= Dil Jan Khan =

Dil Jan Khan (Urdu: دل جان خان) (11 November 1934 - September 2026 was a Pakistani policeman and civil servant, once vice president of the International Narcotics Control Board.

== Biography ==
Ethnically, Dil Jan Khan was a Marwat, born in District Lakki Marwat of Pakistan. He joined the Police Service of Pakistan on January 21, 1961 and later worked as an Inspector General of Police, Interior Secretary of Pakistan, Federal Secretary for State and Frontier Regions (SAFRON), and as commandant of the Frontier Constabulary.

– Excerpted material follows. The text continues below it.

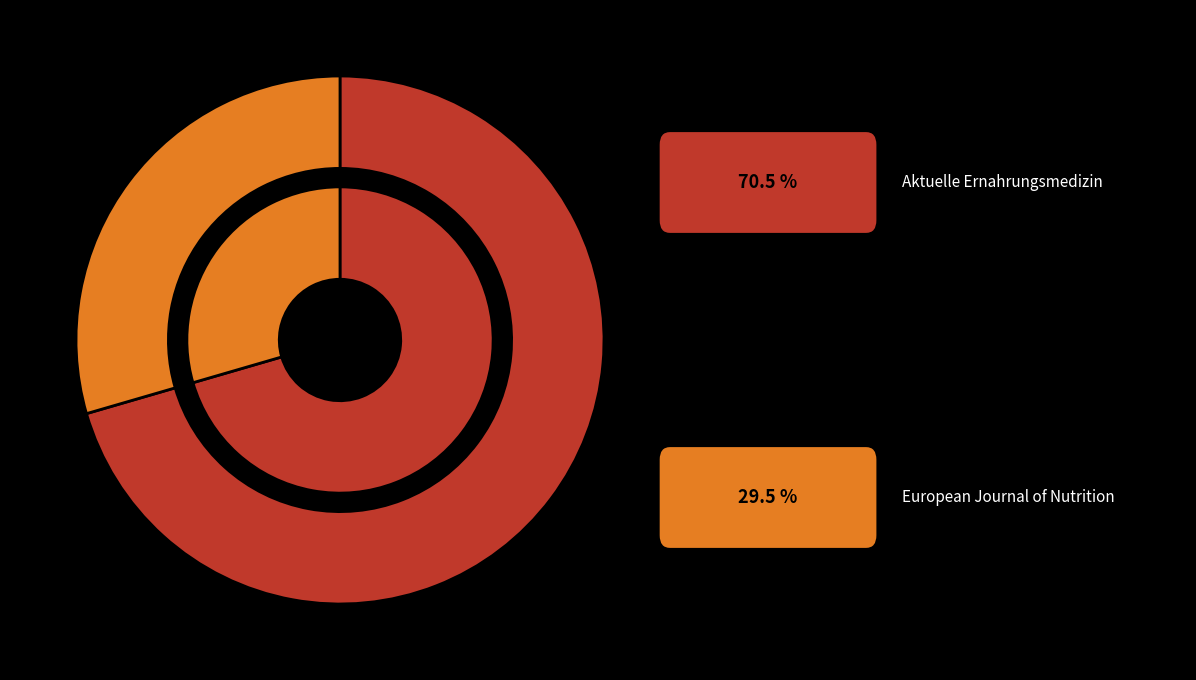

To the nearest percent, what is the average slice percentage?

50%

His cousin Abdul Majeed Khan Marwat was also commandant FC (Frontier Constabulary) in Khyber Pakhtunkhwa.

After retiring, Dil Jan Khan founded in 2005 and chaired a charity dedicated to the underprivileged communities.

Dil Jan Khan had a Bachelor of Arts, Bachelor of Laws and Master of Arts in Political Science

After an early career at the Embassy of Pakistan in Kabul in the 1970s, and then with the Frontier Constabulary in North-West Frontier Province in the late 1970s and 1980s, he took on a number of national government positions, including Secretary of the Narcotics Control Division (1990 and 1993-1994), Secretary of the States and Frontier Regions Division of the Government of Pakistan (1990-1993)

He headed the delegation of Pakistan in a number of intergovernmental meetings and fora. He became member of the International Narcotics Control Board in 1995.

Dil Jan Khan was a recipient of numerous awards and distinctions and participated in a number of charities and non-profits.